Os liberais em peso seguem a máxima de Croce, “A história é a história da liberdade”, com o seu corolário de que a liberdade é a diferença específica entre o mundo moderno e o medieval e antigo. Para tornar crível essa dupla mentira, são obrigados a ocultar o fato de que o totalitarismo se expandiu muito mais no mundo moderno do que as instituições liberais, tanto em área geográfica quanto no número de seres humanos sob o seu domínio. Não conseguindo ocultá-lo totalmente, tratam de explicar o comunismo, o nazismo e o radicalismo islâmico como frutos do “atraso” e do “retrocesso”, escamoteando o fato de que as ideologias totalitárias são tão modernas quanto o liberalismo e sobrepondo à sucessão real dos tempos a cronologia inventada. Mesmo o radicalismo islâmico só é chamado erroneamente de “fundamentalismo” porque a mídia ignora que ele não é obra de muçulmanos tradicionais e sim de intelectuais muçulmanos formados na Europa sob a influência de Heidegger, Foucault e Derrida.
Quanto aos esquerdistas, nem é preciso falar. Eles acreditam piamente que o socialismo é uma fase histórica superior e posterior ao capitalismo, por mais que os regimes socialistas fracassem e cedam lugar a democracias capitalistas. Naturalmente eles explicam esses fenômenos como “retrocessos”.
Mais extravagante ainda é a onda neo-iluminista e sua irmã xifópaga, o neo-evolucionismo, que proclamam as religiões e especialmente o cristianismo “fases superadas” da História embora as igrejas cristãs não parem de crescer e, nas regiões onde definham, não sejam substituídas pelo culto iluminista nem evolucionista, e sim pelo Islã.

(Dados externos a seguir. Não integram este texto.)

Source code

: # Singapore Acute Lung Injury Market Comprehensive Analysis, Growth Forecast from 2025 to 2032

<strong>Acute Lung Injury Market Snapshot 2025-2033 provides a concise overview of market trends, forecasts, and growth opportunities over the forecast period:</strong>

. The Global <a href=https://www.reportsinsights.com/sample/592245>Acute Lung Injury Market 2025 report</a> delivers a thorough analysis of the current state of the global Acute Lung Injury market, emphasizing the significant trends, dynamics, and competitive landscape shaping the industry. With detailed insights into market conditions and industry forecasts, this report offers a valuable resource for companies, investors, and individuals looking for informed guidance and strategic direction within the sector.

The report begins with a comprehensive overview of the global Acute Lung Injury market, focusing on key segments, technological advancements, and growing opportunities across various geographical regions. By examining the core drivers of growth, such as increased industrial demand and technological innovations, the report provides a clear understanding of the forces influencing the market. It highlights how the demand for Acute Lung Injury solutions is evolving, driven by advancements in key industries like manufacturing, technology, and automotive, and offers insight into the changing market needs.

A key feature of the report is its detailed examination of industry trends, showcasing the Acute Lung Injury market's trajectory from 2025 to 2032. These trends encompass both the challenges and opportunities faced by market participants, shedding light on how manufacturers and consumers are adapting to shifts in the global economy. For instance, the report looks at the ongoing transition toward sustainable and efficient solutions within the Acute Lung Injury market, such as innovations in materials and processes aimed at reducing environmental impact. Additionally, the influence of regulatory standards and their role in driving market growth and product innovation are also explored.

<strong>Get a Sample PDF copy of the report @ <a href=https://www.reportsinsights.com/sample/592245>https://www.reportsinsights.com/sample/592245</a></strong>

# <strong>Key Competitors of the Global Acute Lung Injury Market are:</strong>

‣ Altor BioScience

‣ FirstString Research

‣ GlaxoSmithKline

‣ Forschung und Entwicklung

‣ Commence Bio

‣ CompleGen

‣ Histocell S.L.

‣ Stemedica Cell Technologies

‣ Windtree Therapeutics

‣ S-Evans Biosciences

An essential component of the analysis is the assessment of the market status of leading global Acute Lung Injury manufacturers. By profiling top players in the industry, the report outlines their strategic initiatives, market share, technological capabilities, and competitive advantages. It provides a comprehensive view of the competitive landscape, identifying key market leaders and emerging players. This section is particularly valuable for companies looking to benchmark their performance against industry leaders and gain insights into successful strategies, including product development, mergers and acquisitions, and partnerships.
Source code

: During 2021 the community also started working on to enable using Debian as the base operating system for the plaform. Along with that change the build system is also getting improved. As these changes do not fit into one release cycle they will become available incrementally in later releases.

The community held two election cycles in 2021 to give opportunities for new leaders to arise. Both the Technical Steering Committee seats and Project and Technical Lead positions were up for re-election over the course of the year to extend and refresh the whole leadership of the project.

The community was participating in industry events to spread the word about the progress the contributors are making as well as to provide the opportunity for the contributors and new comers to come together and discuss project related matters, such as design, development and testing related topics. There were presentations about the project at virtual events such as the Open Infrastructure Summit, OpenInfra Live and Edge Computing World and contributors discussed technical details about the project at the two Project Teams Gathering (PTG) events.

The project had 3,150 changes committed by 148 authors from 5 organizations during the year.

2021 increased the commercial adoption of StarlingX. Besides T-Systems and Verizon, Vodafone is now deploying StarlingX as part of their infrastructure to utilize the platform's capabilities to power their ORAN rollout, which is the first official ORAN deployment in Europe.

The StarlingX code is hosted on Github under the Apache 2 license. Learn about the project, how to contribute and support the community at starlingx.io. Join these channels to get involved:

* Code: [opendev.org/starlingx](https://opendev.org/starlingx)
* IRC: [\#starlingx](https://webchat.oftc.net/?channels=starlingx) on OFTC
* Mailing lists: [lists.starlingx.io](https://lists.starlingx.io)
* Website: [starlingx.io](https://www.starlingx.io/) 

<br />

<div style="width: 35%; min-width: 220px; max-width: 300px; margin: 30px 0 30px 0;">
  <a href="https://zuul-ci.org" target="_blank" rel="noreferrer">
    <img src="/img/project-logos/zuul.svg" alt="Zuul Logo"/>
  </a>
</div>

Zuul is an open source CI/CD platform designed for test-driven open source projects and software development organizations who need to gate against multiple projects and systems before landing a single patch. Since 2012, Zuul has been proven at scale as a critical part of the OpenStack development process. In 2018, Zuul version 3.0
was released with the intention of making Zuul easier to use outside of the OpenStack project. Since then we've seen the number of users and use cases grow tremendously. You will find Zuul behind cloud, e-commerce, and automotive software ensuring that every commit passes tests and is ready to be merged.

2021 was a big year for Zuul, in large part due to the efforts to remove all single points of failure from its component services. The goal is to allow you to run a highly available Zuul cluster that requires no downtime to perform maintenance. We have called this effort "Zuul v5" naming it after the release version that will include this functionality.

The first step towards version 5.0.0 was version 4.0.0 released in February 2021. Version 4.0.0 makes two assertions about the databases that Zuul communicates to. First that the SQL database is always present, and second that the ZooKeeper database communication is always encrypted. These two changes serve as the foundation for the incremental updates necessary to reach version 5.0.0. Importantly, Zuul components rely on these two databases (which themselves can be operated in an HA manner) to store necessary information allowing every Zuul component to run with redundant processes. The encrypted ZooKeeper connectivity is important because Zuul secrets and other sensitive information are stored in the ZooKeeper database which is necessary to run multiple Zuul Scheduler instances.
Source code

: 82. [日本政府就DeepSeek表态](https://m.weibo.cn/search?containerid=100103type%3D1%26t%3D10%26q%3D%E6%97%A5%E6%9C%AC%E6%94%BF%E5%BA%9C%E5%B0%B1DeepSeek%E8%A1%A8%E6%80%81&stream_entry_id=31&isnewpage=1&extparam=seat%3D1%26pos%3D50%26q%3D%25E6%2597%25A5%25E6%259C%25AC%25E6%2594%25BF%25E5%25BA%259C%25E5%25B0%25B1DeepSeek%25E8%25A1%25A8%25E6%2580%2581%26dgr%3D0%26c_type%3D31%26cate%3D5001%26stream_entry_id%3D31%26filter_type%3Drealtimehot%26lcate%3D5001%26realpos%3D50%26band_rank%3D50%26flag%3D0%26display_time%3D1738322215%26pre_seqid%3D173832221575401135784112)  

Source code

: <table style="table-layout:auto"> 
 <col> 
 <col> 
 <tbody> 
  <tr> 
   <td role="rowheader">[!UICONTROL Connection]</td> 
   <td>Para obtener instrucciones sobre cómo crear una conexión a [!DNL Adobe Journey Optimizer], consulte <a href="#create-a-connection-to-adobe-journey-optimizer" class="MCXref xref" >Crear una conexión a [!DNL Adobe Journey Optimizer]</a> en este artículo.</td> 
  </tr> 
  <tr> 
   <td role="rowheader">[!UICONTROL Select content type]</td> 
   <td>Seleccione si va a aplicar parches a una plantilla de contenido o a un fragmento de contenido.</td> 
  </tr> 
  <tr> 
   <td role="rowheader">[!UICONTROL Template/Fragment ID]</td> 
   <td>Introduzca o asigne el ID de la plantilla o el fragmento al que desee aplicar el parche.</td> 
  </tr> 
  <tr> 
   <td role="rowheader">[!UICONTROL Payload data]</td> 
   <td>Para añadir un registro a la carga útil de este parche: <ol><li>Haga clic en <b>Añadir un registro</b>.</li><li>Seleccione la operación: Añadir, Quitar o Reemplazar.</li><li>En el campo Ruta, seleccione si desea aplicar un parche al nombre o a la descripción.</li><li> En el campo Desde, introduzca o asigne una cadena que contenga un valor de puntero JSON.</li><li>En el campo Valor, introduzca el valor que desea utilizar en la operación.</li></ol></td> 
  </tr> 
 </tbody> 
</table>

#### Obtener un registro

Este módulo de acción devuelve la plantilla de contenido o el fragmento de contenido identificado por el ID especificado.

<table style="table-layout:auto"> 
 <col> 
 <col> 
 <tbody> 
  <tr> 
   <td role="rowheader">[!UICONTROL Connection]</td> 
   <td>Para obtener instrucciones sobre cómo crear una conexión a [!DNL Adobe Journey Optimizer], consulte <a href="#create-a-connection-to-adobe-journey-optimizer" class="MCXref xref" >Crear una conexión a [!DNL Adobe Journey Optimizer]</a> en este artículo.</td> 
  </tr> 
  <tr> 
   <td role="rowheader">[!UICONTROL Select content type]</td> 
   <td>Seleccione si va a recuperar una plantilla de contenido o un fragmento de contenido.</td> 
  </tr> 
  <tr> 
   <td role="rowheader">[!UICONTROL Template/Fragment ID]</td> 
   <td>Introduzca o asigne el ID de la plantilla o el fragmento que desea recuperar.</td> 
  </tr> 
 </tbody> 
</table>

Em contraste com essas fantasias, o que a ciência histórica nos ensina é que:
1. Não há uma linha integral da história humana, mas vários desenvolvimentos independentes, irredutíveis a uma narrativa comum exceto como artifício literário ou como teoria metafísica. A espécie humana só tem unidade biológica, não histórica. A “história universal” tomada como unidade é uma construção imaginária erguida desde o pressuposto de um observador onisciente que ou é Deus – supondo-se que o historiador O tenha consultado a respeito – ou é uma fantasia megalômana de historiador.
2. Se não há linha nenhuma, muito menos há uma linha predeterminada, comprometida a levar a um resultado previsto.
3. Não há um “sentido” da História, mas vários sentidos entrecruzados, documentados pelas auto-explicações fornecidas pelas várias culturas e civilizações. A filosofia da História e a própria ciência histórica não são senão mais duas dentre as inumeráveis estruturas de sentido que vão surgindo ao longo dos tempos conforme o esforço humano de encontrar um nexo inteligível na experiência da vida.
4. Ninguém sabe como ou quando a História vai terminar, portanto toda tentativa de apreender “o” sentido da História acaba instituindo um fim imaginário, após o qual a História prossegue imperturbavelmente.
5. Em contraste com isso, as verdadeiras estruturas de sentido, que criaram e sustentaram civilizações inteiras, não remetem a um fim imaginário, mas ao supratempo, ou eternidade. Só a eternidade dá sentido ao tempo: isto não é uma opinião minha, mas o único ponto em que todas as civilizações sempre estiveram de acordo (v., a propósito, o livro maravilhoso de Glenn Hughes, Transcendence and History).